In deference to his need to earn a living, I will condense my detailed notes down to general terms. (Much of what he said was also echoed in the 30-minute interview he gave me on Friday.)

I missed the first 15 minutes of the panel, due to registration snafus. When I got there, Stackpole was discussing the benefits of Amazon to writers’ cash flow—Amazon pays 70% royalties (on e-books of $2.99 and up) and pays them every month, unlike publishers who pay a lower percentage and less frequently.

He talked about the need to write as often as possible, both to have new material available and to attract people to your older material. He also pointed out that writers should risk no more money than they have to on sale items, and not be suckered by economies of scale into buying some huge number of CDs or print-on-demand books or what-have-you and then finding they can’t make their mortgage payments.

Stackpole also noted that there are diminishing returns involved in trying to make sure your e-book is available on every platform. Between them, Kindle and Barnes & Noble have over 85% of the market; the time and effort involved in chasing the other 15% could be better spent writing more instead.

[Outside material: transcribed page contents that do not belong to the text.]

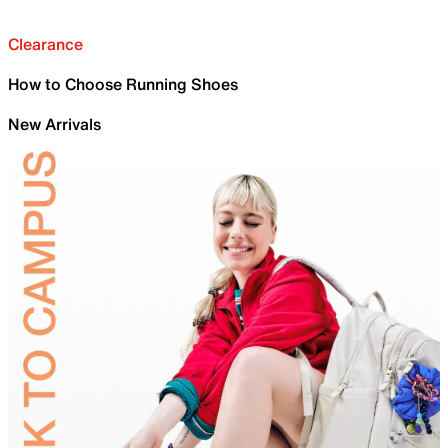
Clearance
How to Choose Running Shoes
New Arrivals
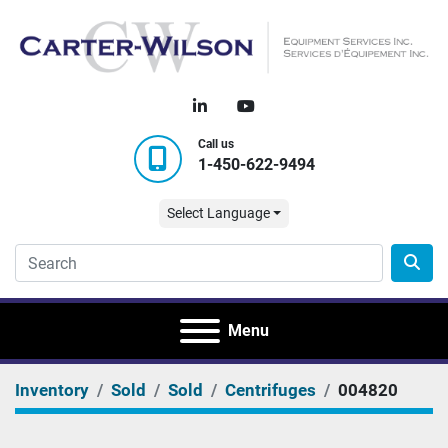
linkedin
youtube
Call us
1-450-622-9494
Select Language
Menu
Inventory
Sold
Sold
Centrifuges
004820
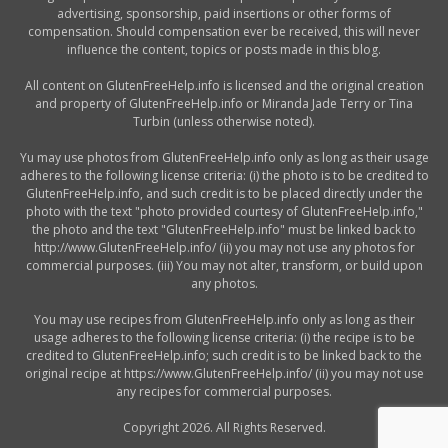
advertising, sponsorship, paid insertions or other forms of
compensation. Should compensation ever be received, this will never
influence the content, topics or posts made in this blog.
All content on GlutenFreeHelp.info is licensed and the original creation
and property of GlutenFreeHelp.info or Miranda Jade Terry or Tina
Turbin (unless otherwise noted).
Yu may use photos from GlutenFreeHelp.info only as long as their usage
adheres to the following license criteria: (i) the photo is to be credited to
GlutenFreeHelp.info, and such credit is to be placed directly under the
photo with the text "photo provided courtesy of GlutenFreeHelp.info,"
the photo and the text "GlutenFreeHelp.info" must be linked back to
http://www.GlutenFreeHelp.info/ (ii) you may not use any photos for
commercial purposes. (iii) You may not alter, transform, or build upon
any photos.
You may use recipes from GlutenFreeHelp.info only as long as their
usage adheres to the following license criteria: (i) the recipe is to be
credited to GlutenFreeHelp.info; such credit is to be linked back to the
original recipe at https://www.GlutenFreeHelp.info/ (ii) you may not use
any recipes for commercial purposes.
Copyright 2026. All Rights Reserved.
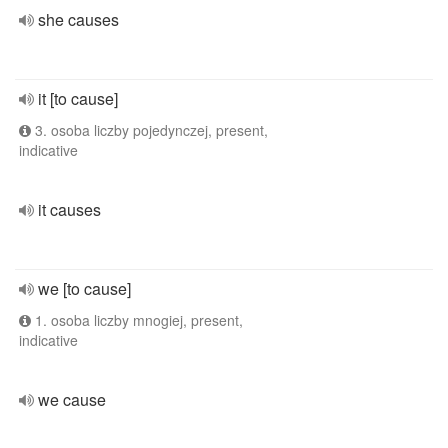
she causes
it [to cause]
3. osoba liczby pojedynczej, present,
indicative
it causes
we [to cause]
1. osoba liczby mnogiej, present,
indicative
we cause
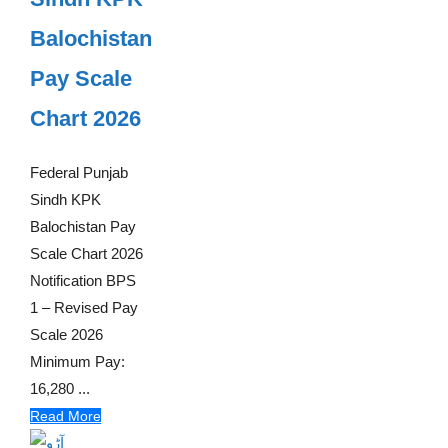
Balochistan
Pay Scale
Chart 2026
Federal Punjab
Sindh KPK
Balochistan Pay
Scale Chart 2026
Notification BPS
1 – Revised Pay
Scale 2026
Minimum Pay:
16,280 ...
Read More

He recommended that writers learn to format their own works for publication, for the additional flexibility and lower cost. He recommended the program Legend Maker from zapptek.com, a $49.99 e-book formatting app for Macintosh that can create books in EPUB and Kindle formats. (In my interview, he mentioned that he had assisted in the development of the program, though did not benefit financially from it.)

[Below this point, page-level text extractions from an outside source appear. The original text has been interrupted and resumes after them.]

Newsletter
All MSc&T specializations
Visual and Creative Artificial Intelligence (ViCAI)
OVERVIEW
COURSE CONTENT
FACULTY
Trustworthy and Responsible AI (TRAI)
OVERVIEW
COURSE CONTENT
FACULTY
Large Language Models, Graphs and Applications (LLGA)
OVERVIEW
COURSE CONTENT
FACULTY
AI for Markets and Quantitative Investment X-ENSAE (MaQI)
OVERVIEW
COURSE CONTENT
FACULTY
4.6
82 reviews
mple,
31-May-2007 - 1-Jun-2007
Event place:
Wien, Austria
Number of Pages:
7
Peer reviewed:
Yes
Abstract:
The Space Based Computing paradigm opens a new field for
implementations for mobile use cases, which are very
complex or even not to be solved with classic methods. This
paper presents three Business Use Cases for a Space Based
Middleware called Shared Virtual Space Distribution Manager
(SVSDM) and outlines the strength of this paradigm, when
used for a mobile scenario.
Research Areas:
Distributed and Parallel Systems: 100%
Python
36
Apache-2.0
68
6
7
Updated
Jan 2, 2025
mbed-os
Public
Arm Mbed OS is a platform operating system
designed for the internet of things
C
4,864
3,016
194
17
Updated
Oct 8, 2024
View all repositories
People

While he recommends offering sample chapters for everything—just enough to hook the reader in and make him want to buy the book to find out what happens next—he does not think it is a good idea to give entire works away, like Cory Doctorow. Doctorow, he feels, makes most of his money from the Internet, rather than from his books. People who can’t do the same need to be selling their books.

(Of course, it’s worth noting that, as a self-publishing writer, Stackpole isn’t making all his money from his books, either, as the $8 fee for each of his several presentations at GenCon attests—even with the fee, this talk was very well-attended. I imagine Cory Doctorow earns a nice chunk from speaking fees, himself. There’s certainly nothing wrong with that; indeed, I’ve reported lately about literary agencies adding the sideline of helping their authors do just that sort of thing. This seems to be the literary equivalent of rock concerts from which bands earn more money than the royalties record labels pay them on their albums.)

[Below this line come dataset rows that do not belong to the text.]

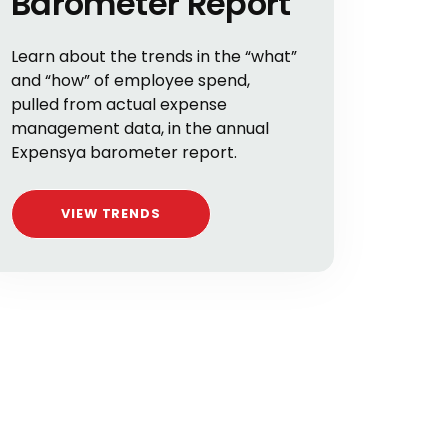
Barometer Report
Learn about the trends in the “what”
and “how” of employee spend,
pulled from actual expense
management data, in the annual
Expensya barometer report.
VIEW TRENDS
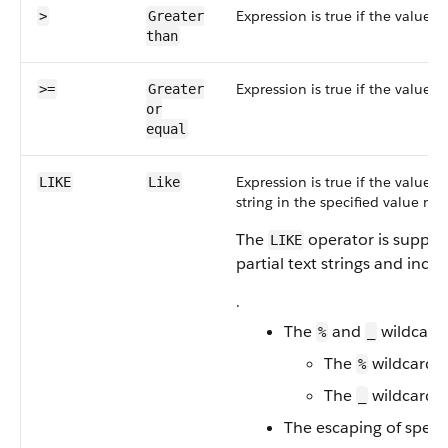
Expression is true if the value i
>
Greater
than
Expression is true if the value i
>=
Greater
or
equal
Expression is true if the value i
LIKE
Like
string in the specified value mu
The
operator is support
LIKE
partial text strings and inclu
.
The
and
wildcards
%
_
The
wildcard m
%
The
wildcard m
_
The escaping of speci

Stackpole feels that the public perception that “you get what you pay for” means that 99-cent e-books, attractive as they might look at first, are effectively shooting yourself in the foot because you’re saying you’re only worth $1. And he does not think there is really much difference in sales between the 99 cent and $6 price points. “If you’ve already ponied up $500 for your iPad, you’re not sweating the difference between 99 cents and $6.”

In the last third of Stackpole’s talk, he went into detail about how to promote your book on-line, with many examples and guidelines. It effectively boiled down to creating an on-line persona for yourself, then being positive and interesting (nobody wants to read about how bad your hemorrhoids are this morning)—and never getting in arguments or flamewars. If you’re interesting on-line, people will assume your books are interesting too.

After the talk, Stackpole offered a $30 CDROM containing a career and resource guide for self-publishing writers that he had put together. (It is also available from his on-line store.)

And as I was chatting briefly with another attendee and mentioned I was from TeleRead, a woman came up to me and said that she actually read TeleRead. (I wish I’d had the presence of mind to note down her name from her badge. Alas, by the time I thought to do so it was too late.)